余书林听他答应了就推门进来了,一打眼看见庄南坐在床边龇牙咧嘴的,顿时笑了:“平日里不活动,猛地一训练受不住了吧。”边说边上前来给他捏肩膀。
余书林是练武的行家了,松筋骨的手法自然娴熟,在他捏捏敲敲一阵后,庄南觉得果真没那么疼了。他示意余书林停手坐下,起身穿外衣,边穿边道:“今天要做什么,和昨天一样?”
余书林摇头:“昨天是下午做的训练,以后那些动作你就固定在那个时辰做,因为每次训练能保持十二个时辰的身体活力,这样循环往复,才能事倍功半。上午,咱们去骑马。”
庄南听得出神,再一次感叹真是人不可貌相,谁能想象得到纨绔少年余书林会有这般正经严肃的时刻。
二人收拾好,简单用了些早饭,就一起下楼来。
途径大堂时,庄南随意地一瞥,突然看见个眼熟的人。他停住脚步,扯了下余书林的衣袖,示意他去看。
余书林显然也记得那人,便道:“你想做什么?”
庄南有些犹豫,但还是道:“提醒他一句,兴许能救人一命。”
余书林点头:“随你。”
二人一起走向那人,那是个青年男子,衣着粗陋,可以看到靠外侧的一只鞋子磨破了一边,露出半个小脚趾来。走进细看,那人一张方脸,直眉圆眼,嘴唇很厚,有些皲裂起皮。此时一脸郁色,正垂头喝酒。
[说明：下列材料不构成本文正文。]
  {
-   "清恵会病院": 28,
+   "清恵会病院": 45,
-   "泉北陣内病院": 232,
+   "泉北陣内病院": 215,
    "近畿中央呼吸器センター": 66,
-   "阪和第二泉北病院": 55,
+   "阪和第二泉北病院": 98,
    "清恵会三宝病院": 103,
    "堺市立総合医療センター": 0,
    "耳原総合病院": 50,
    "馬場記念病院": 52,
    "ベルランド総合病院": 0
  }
庄南在距离他两三步之处停了下来,拱了拱手,道:“不知兄台尊姓大名?”
那人不耐烦地瞥了一眼,顿时一惊,他没料到会是庄南。忙起身回礼,起得急了,带的桌子晃了晃,眼见一只瓷酒瓶就要倾斜掉在地上,被余书林眼疾手快地扶住了。
那人也顾不上酒瓶,手足无措地又是想拱手又是想磕头,最后半跪不跪地拱手行了一礼,结结巴巴道:“回庄三少爷话,小人姓何,名叫何大牛。”
庄南点头,伸手扶起他,道:“冒昧打扰了,有句话虽知不当讲,但是不讲的话,在下将会寝食难安。”
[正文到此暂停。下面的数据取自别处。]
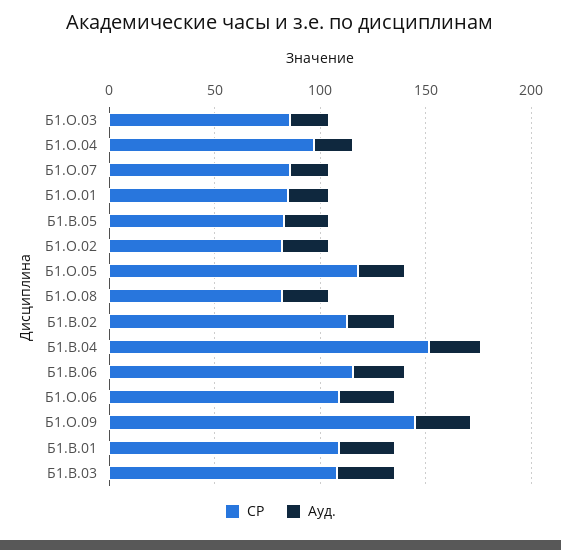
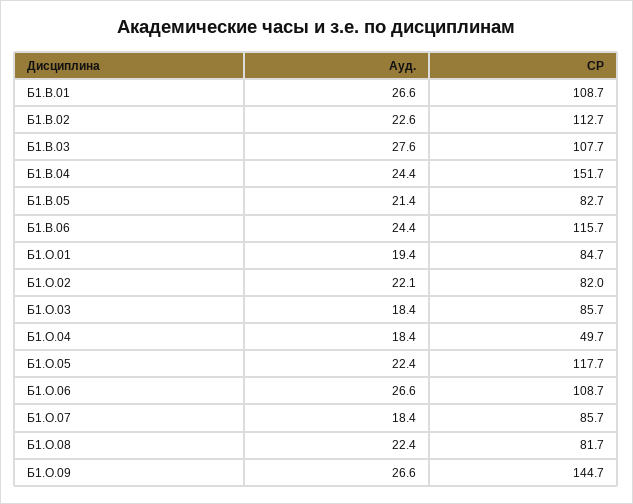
  {
    "СР": {
      "Б1.О.03": 85.7,
-     "Б1.О.04": 100,
+     "Б1.О.04": 49.7,
      "Б1.О.07": 85.7,
      "Б1.О.01": 84.7,
      "Б1.В.05": 82.7,
      "Б1.О.02": 82,
      "Б1.О.05": 117.7,
      "Б1.О.08": 81.7,
      "Б1.В.02": 112.7,
      "Б1.В.04": 151.7,
      "Б1.В.06": 115.7,
      "Б1.О.06": 108.7,
      "Б1.О.09": 144.7,
      "Б1.В.01": 108.7,
      "Б1.В.03": 107.7
    },
    "Ауд.": {
      "Б1.О.03": 18.4,
      "Б1.О.04": 18.4,
      "Б1.О.07": 18.4,
      "Б1.О.01": 19.4,
      "Б1.В.05": 21.4,
      "Б1.О.02": 22.1,
      "Б1.О.05": 22.4,
      "Б1.О.08": 22.4,
      "Б1.В.02": 22.6,
      "Б1.В.04": 24.4,
      "Б1.В.06": 24.4,
      "Б1.О.06": 26.6,
      "Б1.О.09": 26.6,
      "Б1.В.01": 26.6,
      "Б1.В.03": 27.6
    }
  }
何大牛疑惑地看向庄南,庄南这话说得文绉绉的,何大牛一时没有绕清楚。
余书林倚在身后的桌子上,斜歪着身子,脸上满是不在意的轻浮表情,他剔了剔牙,道:“你就直截了当地说。”
何大牛这才看清那是余书林,正要行礼却见余书林摆摆手走开了。他只得讪讪地收回手,看向庄南。
庄南笑道:“余兄就是这个性子,你莫见怪。我昨天见你竞拍,出价一千零一两,恕我冒昧,不知这钱是否是借了高利贷?”
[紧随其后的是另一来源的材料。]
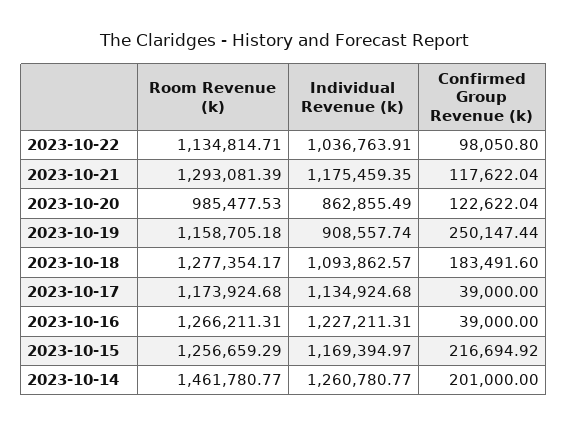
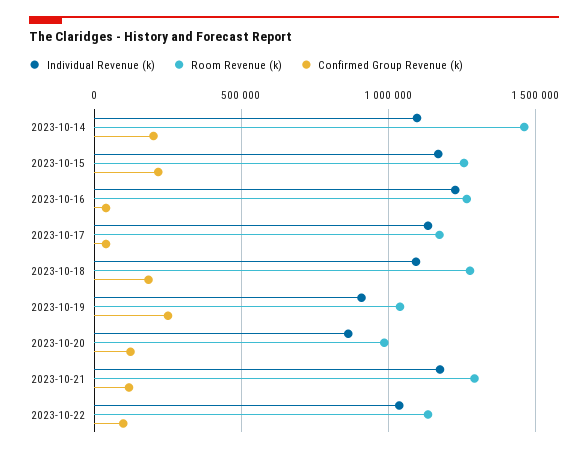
  {
    "Room Revenue (k)": {
      "2023-10-22": 1134814.71,
      "2023-10-21": 1293081.39,
      "2023-10-20": 985477.53,
-     "2023-10-19": 1158705.18,
+     "2023-10-19": 1050000,
      "2023-10-18": 1277354.17,
      "2023-10-17": 1173924.68,
      "2023-10-16": 1266211.31,
      "2023-10-15": 1256659.29,
      "2023-10-14": 1461780.77
    },
    "Individual Revenue (k)": {
      "2023-10-22": 1036763.91,
      "2023-10-21": 1175459.35,
      "2023-10-20": 862855.49,
      "2023-10-19": 908557.74,
      "2023-10-18": 1093862.57,
      "2023-10-17": 1134924.68,
      "2023-10-16": 1227211.31,
      "2023-10-15": 1169394.97,
-     "2023-10-14": 1260780.77
+     "2023-10-14": 1100000
    },
    "Confirmed Group Revenue (k)": {
      "2023-10-22": 98050.8,
      "2023-10-21": 117622.04,
      "2023-10-20": 122622.04,
      "2023-10-19": 250147.44,
      "2023-10-18": 183491.6,
      "2023-10-17": 39000,
      "2023-10-16": 39000,
      "2023-10-15": 216694.92,
      "2023-10-14": 201000
    }
  }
这话一出,何大牛的脸先白后红,最后又是一白。他不知道庄南是如何得知的,又为何对自己说这话,心中翻涌过各种情绪:担心、吃惊、自卑、愤恨……使得脸上的表情极为复杂。
庄南并不知道这人眨眼间想到了什么,继续道:“我多事劝何大哥一句,莫要借高利债,那是倾家荡产之祸。”
何大牛只是呆愣愣的,庄南突然有些后悔自己说的太直白,想要弥补又不知如何做,最后只是尴尬地笑笑,拱拱手走了。
走出宵香院,牵了马匹,余书林突然道:“以后莫要如此了。我观那人面色不对,估计听不进去。兴许还会嫌你多事记恨上你。”
庄南失笑:“这不可能吧,我又没有坏心。”他见余书林一脸不赞同,只得道:“我不过是想对得起自己的良心。”
☆、秋光 情滋味
余书林没再说话了,只是拍了拍庄南的肩头。二人翻身上马,一路出了京城,到了附近跑马的庄子。
那庄子是余书林名下的,周围都是农田,后院有个并不算大的跑马场。连跑了三圈,二人都觉得越跑越憋屈,似是被这围栏给挡住了天地一般,满是不尽兴。余书林下了马,整理了一下马鞍,对策马过来的庄南道:“小南,咱们出去跑跑吧,庄子里毕竟不过瘾。”
庄南点头:“也好。那带上弓箭,打点儿野物回来加餐。”
余书林抚掌称赞。
二人背上弓箭,策马出了庄子,向山林而去。
此时正是夏末,极目望去,林子里一片深绿,是那种成熟的绿色,樟树、紫檀、马尾松、柚木等,个个挺拔,在林间小径两侧矗立着,一眼望不见尽头,很是壮观。树上不时窜过松鼠、飞过猫头鹰、还有“笃笃笃”尽职尽责的啄木鸟等,密密丛丛的树林灌木中,不时有小鹿、野兔等动物穿梭而过。
余书林搭弓射箭,多是射远处的,很快就射到了七八只野兔、小鹿,其中还有一只半大的野猪。庄南虽不会武功,但是射箭的准头还算不错,再说他多是射近处的,不一会儿也射到了四五只獐子和山鸡。
两人一边说笑一边打猎,利箭“嗖嗖嗖”射出,像是将心头多日里的郁结也射开了去,眉目间愁意尽散,心中也难得舒爽。
走到一处嶙峋山石附近时,余书林发现了一只全身雪白的白狐,眼睛顿时一亮,他驱马挪到小径内侧,靠近庄南小声道:“小南,莫做声,看哥哥给你打只白狐做衣领。”说完也不等他回答,聚精会神地拉弓对准。